The Leinster Express reports that the letters were bough at an auction in London for €180,000 earlier this year.
Dublin-born Beckett was a student at Trinity College and a generous benefactor to the college: he presented some of his own literary manuscripts to the library in the 1960s, donated some of his Nobel prize money to the library; and gave a year’s worth of royalties from the Broadway production of "Krapp’s Last Tape" to the Berkeley Library’s building fund in the 1950s.
Trinity was able to acquire the collection of Beckett’s letters tanks to the bequest of former staff member William O’Sullivan, Keeper of Manuscripts in Trinity from the 1950s to 1982.
“These Beckett letters are very significant for Beckett scholarship at Trinity College, as well as nationally and internationally. We have been developing collections of significant Irish creative writers, and these letters build on the existing Beckett collections the Library already holds,” said Librarian and College Archivist Helen Shenton, according to a press release from the university.
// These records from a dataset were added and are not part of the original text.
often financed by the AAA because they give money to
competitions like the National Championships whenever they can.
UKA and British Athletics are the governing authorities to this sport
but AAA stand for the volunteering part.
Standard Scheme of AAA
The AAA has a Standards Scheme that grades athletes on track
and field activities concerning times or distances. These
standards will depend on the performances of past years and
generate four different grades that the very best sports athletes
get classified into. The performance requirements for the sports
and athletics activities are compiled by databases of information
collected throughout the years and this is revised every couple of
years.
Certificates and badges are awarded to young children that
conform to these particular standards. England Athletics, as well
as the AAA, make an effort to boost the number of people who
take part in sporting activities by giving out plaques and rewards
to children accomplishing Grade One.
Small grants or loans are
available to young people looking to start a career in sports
“We welcome the opportunity to be able to share these collections with students of Beckett and researchers across the globe. To mark its arrival, we have mounted a small exhibition in the Long Room for those who would like to view this precious correspondence. We intend to make it more widely accessible for scholars and for the general public in the future.”
An exhibition of the collection is being held in the library’s Long Room.